Records from a collection:
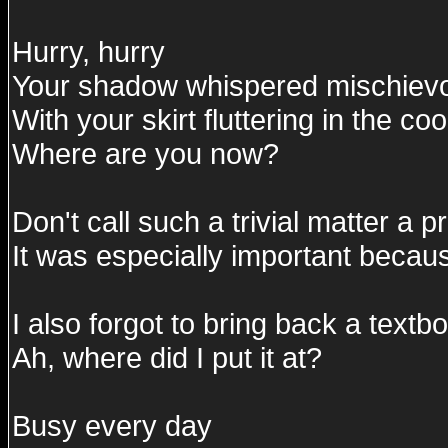
Hurry, hurry
Your shadow whispered mischievo
With your skirt fluttering in the c
Where are you now?
Don't call such a trivial matter a 
It was especially important becaus
I also forgot to bring back a textb
Ah, where did I put it at?
Busy every day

• _Task brief_: A word-for-word copy of all the records above is required, with the pictures left out.

• _Finished task_:
Hurry, hurry
Your shadow whispered mischievo
With your skirt fluttering in the c
Where are you now?
Don't call such a trivial matter a 
It was especially important becaus
I also forgot to bring back a textb
Ah, where did I put it at?
Busy every day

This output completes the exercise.